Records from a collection

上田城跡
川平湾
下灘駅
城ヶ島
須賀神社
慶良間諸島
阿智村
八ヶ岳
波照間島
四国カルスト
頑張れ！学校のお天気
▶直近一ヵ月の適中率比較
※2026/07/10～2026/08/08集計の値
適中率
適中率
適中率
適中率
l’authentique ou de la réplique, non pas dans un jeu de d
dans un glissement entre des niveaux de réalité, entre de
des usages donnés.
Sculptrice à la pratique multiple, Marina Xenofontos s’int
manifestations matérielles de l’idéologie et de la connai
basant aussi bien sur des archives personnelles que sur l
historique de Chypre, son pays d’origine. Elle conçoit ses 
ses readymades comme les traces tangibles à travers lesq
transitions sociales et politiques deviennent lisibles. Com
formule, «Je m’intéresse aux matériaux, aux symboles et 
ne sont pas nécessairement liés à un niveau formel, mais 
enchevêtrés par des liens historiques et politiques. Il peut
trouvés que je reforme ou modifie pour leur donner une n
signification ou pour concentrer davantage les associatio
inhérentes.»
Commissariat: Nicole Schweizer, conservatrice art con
...
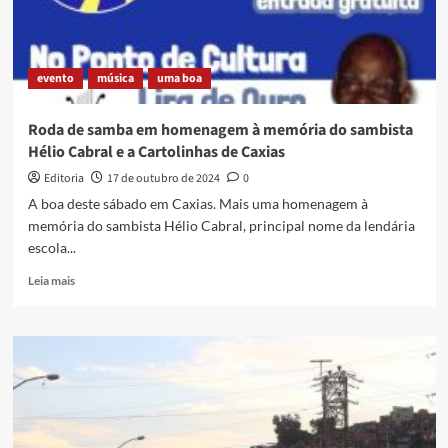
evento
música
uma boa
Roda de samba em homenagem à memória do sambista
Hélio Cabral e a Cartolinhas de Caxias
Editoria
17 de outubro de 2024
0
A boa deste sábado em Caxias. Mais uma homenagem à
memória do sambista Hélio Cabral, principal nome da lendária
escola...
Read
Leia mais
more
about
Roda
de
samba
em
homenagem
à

WHAT YOU WILL DO
State how many lines in the rows above contain the word "politiques", treating uppercase and lowercase as different, and reply with the number only.

OUTPUT
2